Miller and Beard’s other co-author is Kristen Tietjen, a scientific illustrator at the Biodiversity Institute.
Additionally, the researchers found both species were slightly larger than their closest relatives farther to the south — a group of primate cousins dubbed “plesiadapiforms.”
“But they're still pretty small,” Miller said. "Some plesiadapiforms from the midlatitudes of North America are really, really tiny. Of course, none of these species are related to squirrels, but I think that's the closest critter that we have that helps us visualize what they might have been like. They were most likely very arboreal — so, living in the trees most of the time.”
The researchers think adaptations displayed by both Arctic species during a time of global warming show how some animals likely could evolve new traits in response to climate change driven by human activity today.
“It does show how something like a primate or a primate relative that’s specialized to one environment can change based off of climate change,” Miller said. “I think probably what it says is primates’ range could expand with climate change or move at least towards the poles rather than the equator. Life starts to get too hot there, perhaps we’ll have a lot of taxa moving north and south, rather than the intense biodiversity we see at the equator today.”
Because both fossil species are new to science, the investigators bestowed them with scientific names honoring a pair of paleontologists who worked on Ellesmere Island decades ago. One of these namesake paleontologists was a KU alumna and pioneer for women in the field of paleontology.

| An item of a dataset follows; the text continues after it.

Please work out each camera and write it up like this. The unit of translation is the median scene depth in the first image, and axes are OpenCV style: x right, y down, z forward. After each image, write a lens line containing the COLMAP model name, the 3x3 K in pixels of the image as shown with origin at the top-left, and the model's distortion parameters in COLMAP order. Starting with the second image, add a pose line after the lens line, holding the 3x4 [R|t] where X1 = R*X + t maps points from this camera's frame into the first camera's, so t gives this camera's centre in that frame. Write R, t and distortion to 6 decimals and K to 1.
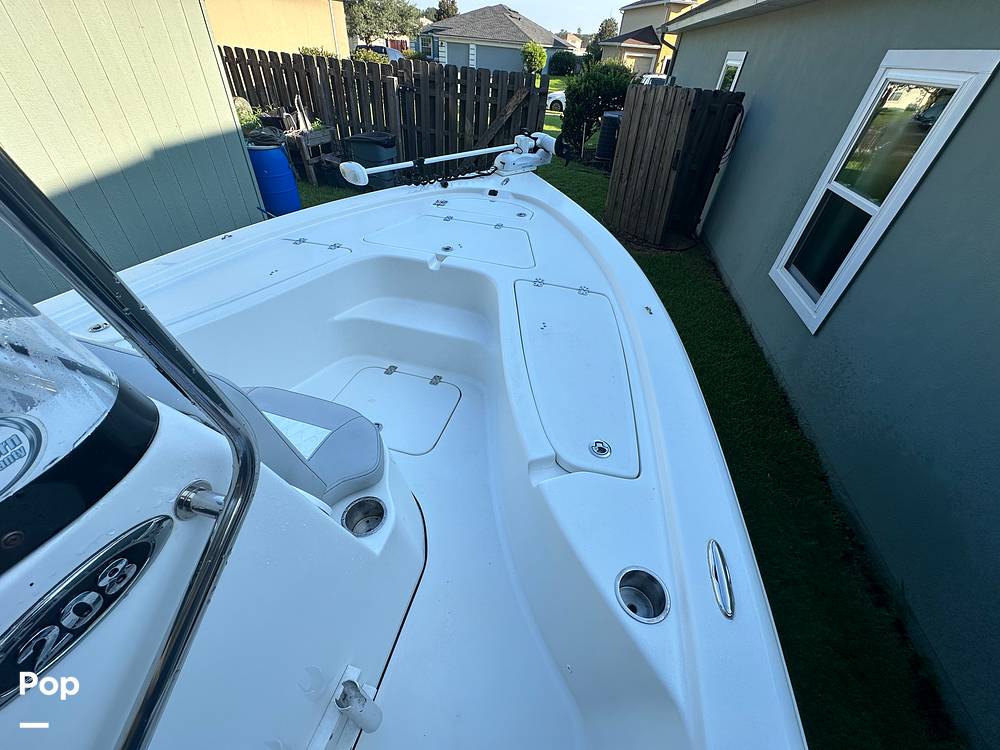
lens RADIAL K [[399.9, 0, 495.6], [0, 399.9, 377.6], [0, 0, 1]] dist [-0.007424, 0.002427]
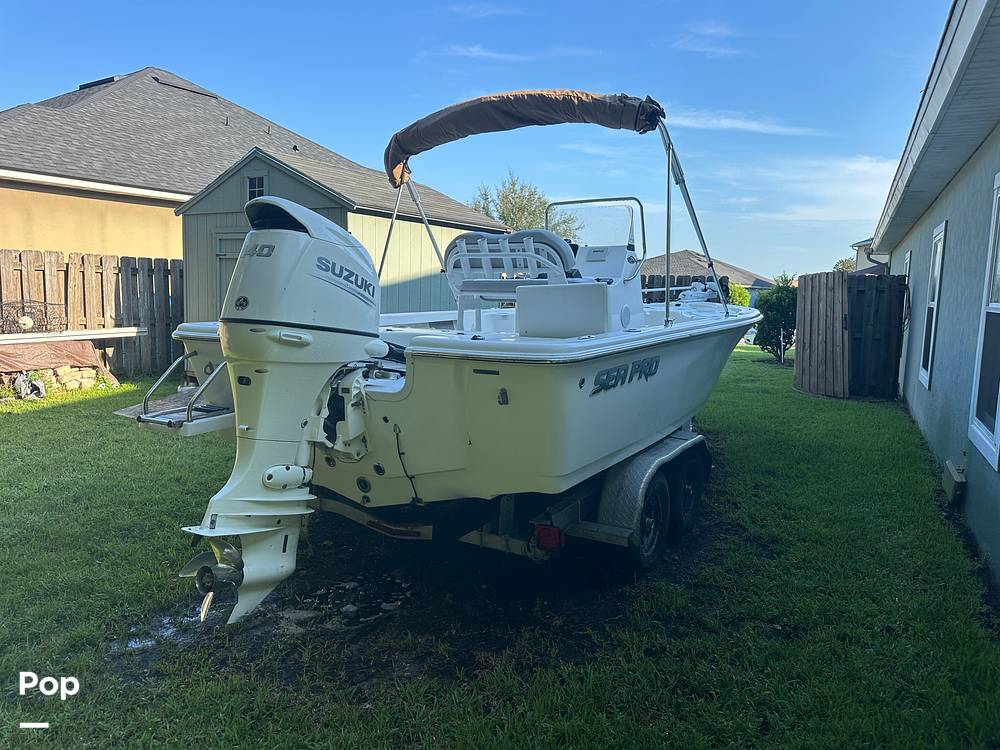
lens RADIAL K [[709.0, 0, 498.8], [0, 709.0, 373.7], [0, 0, 1]] dist [0.033670, -0.052342]
pose [[0.969029, -0.008252, -0.246807, -0.002739], [-0.130856, 0.830430, -0.541537, 0.737211], [0.209425, 0.557062, 0.803631, -0.692757]]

“Mary Dawson was an amazing person,” Beard said. “She earned her doctorate at KU back in the '50s and was among the first, if not the first, American women to get a Ph.D. in paleontology — and one of the first women to make a name for herself as a paleontologist in the United States. I worked closely with Mary for more than 20 years in my former career at the Carnegie Museum, where she spent her whole career. Mary was the leader of a big project on Ellesmere Island. Of course, we were going to name one of the species after her. The other species is named after Malcolm McKenna, a contemporary, close friend and colleague of Mary Dawson and a former mentor of mine.”

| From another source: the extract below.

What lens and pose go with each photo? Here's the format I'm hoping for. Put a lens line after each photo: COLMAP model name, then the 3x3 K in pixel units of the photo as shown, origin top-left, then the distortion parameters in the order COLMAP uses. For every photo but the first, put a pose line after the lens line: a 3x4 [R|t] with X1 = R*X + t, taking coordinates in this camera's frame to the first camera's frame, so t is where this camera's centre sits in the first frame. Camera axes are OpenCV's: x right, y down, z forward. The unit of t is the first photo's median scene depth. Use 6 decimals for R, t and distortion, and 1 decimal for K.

Indeed, the fossil species Ignacius mckennai and I. dawsonae were part of a collection of fossils left behind by Dawson and McKenna for further analysis.
“Mary and Malcolm bequeathed me with those fossils and asked me to study them,” Beard said. “I said, ‘Yes, of course — I'm happy to do that.’ They just sat like a fine wine and got better and better through time until Kristen showed up — and it was clear that Kristen had everything that it took to carry the ball over the finish line.”